I began at 8 AM, checking the dishes of pond water in which the cells were swimming every two hours, recording the state of the hairs. It got to be dinnertime, then later, and it occurred to me that I would be up all night with this experiment doing my two-hour checks.

Fortunately I had friends in the neighborhood near the laboratory who habitually stayed up late imbibing various things and partying. I joined in, but returned to the lab faithfully every two hours to collect the data.

By the next morning I was over-tired and in a somewhat altered state, but dying to know whether the results meant anything. After the last 8 AM check, I took out a piece of graph paper and recorded each 2-hr. data point, and to my amazement the data formed a perfect straight line; the dose of drug was exactly related to how long it took the cilia to regenerate.

A perfect fit. Exactly related. Unusual in science, but a life changer for me. For the first time I understood that a well-conceived experiment could reveal something about the world no one had known before, unpeeling the tiniest, tiniest piece of the great mystery posed by the universe around us.

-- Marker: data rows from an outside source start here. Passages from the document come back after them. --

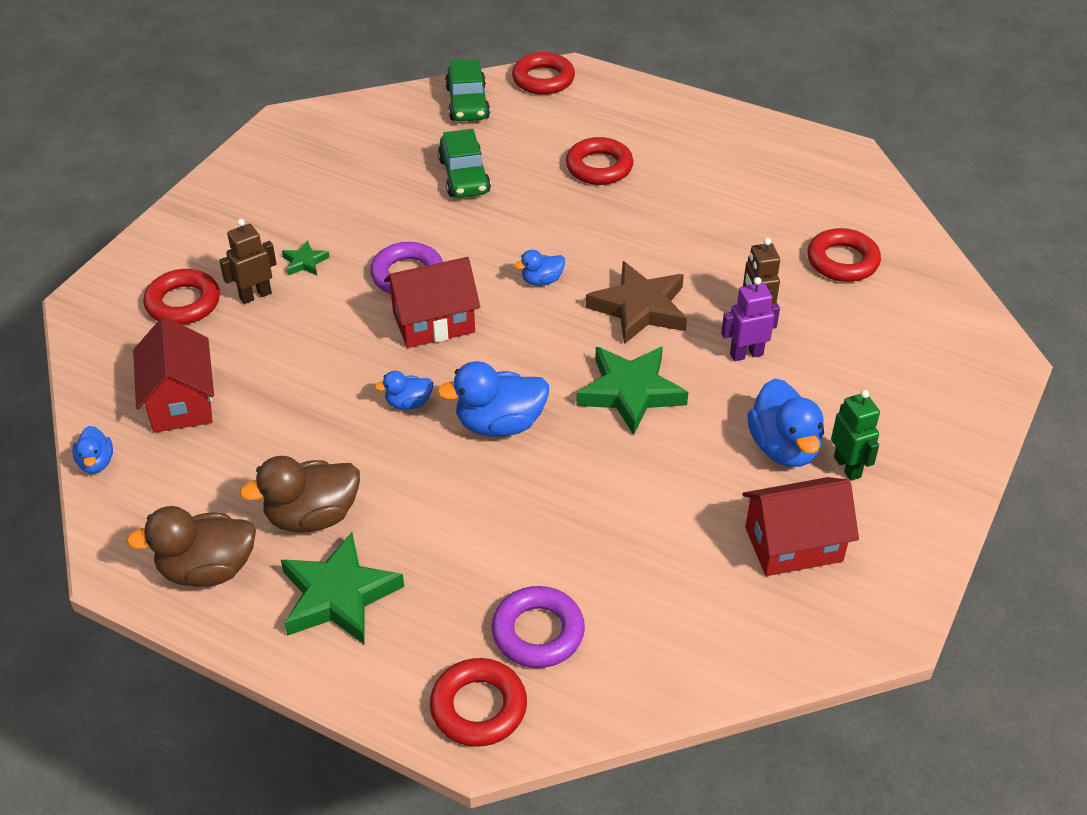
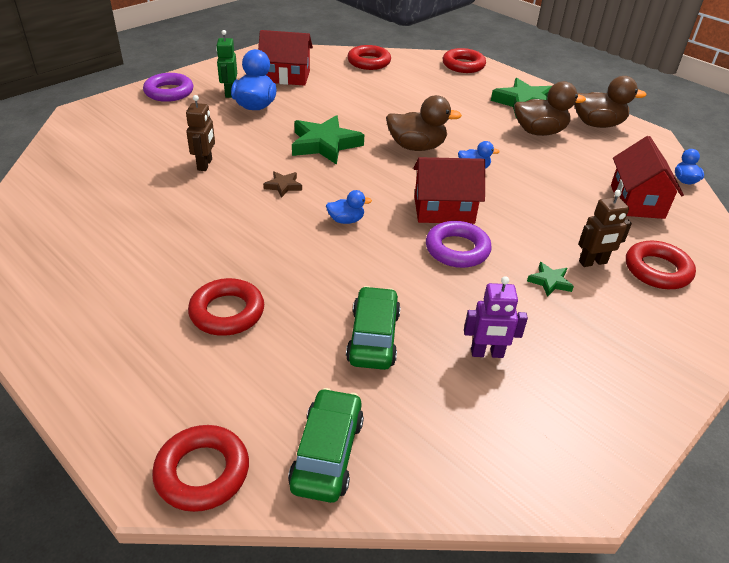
camera: 165 degrees left, 5 degrees down
blue duck [437,361,549,437] -> brown duck [386,95,462,151]
purple ring [492,586,585,668] -> purple ring moved to [143,73,193,102]
brown star [586,261,687,344] -> brown star [263,171,302,198], size x0.47
purple robot [721,277,780,361] -> purple robot moved to [464,276,528,358]
red ring [807,228,881,282] -> red ring moved to [347,45,391,70]

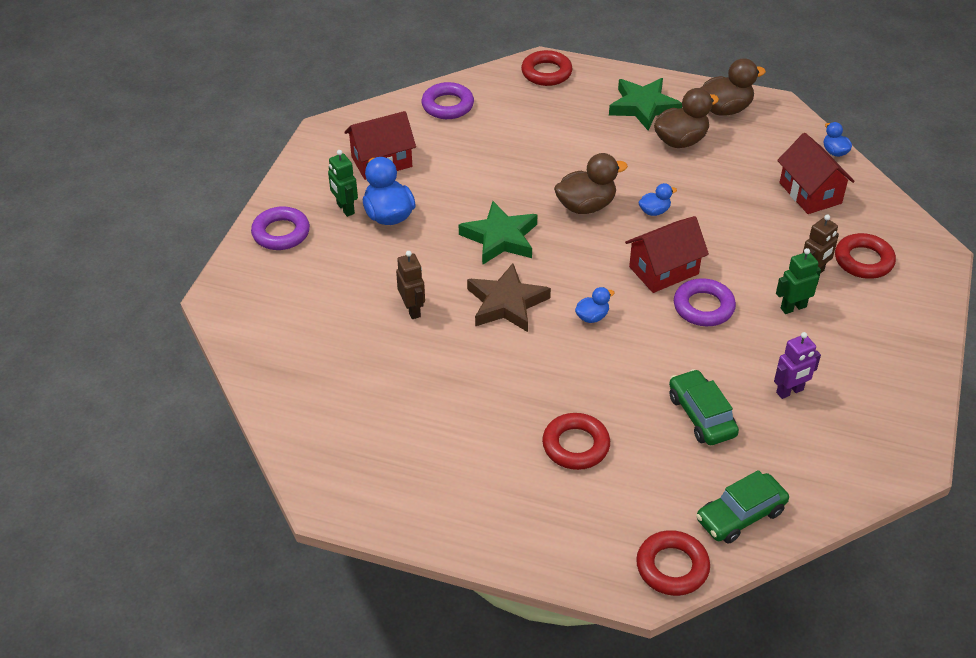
camera: 25 degrees left, 5 degrees up
brown star [263,171,302,198] -> brown star [467,263,551,332], size x2.12
green car [288,388,364,503] -> green car turned 105 degrees counterclockwise [696,470,789,544]
red ring [347,45,391,70] -> purple ring [422,82,474,119]
green star [527,262,574,297] -> green robot [776,248,821,314]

It was also my first experience in school with personal agency. It was a revelation that  even as a student I could make things happen, find things to study that made a difference in the world outside of what, until then, had been the boring classroom. It made me want to pay attention in lectures, to learn what I needed to know so that I, too, could be a scientist.

I’m often asked why I started an experiential learning program, Simon Fraser University’s Semester in Dialogue (www.sfu.ca/dialogue/semester), and Lynn Margulis comes to mind. Lynn passed away recently, after an illustrious career replete with almost every award imaginable, but it’s her faith in what students could accomplish that remains to me as her most lasting legacy.

I had the pleasure of introducing Lynn at a lecture once, and called her my fairy godmother. I think that’s about it: she reached out and touched so many of us with her magic wand, turning what looked like toads into princes with her unwavering confidence and support that we could be more, way more, than we thought we could be.

Isn’t that what teaching should be about?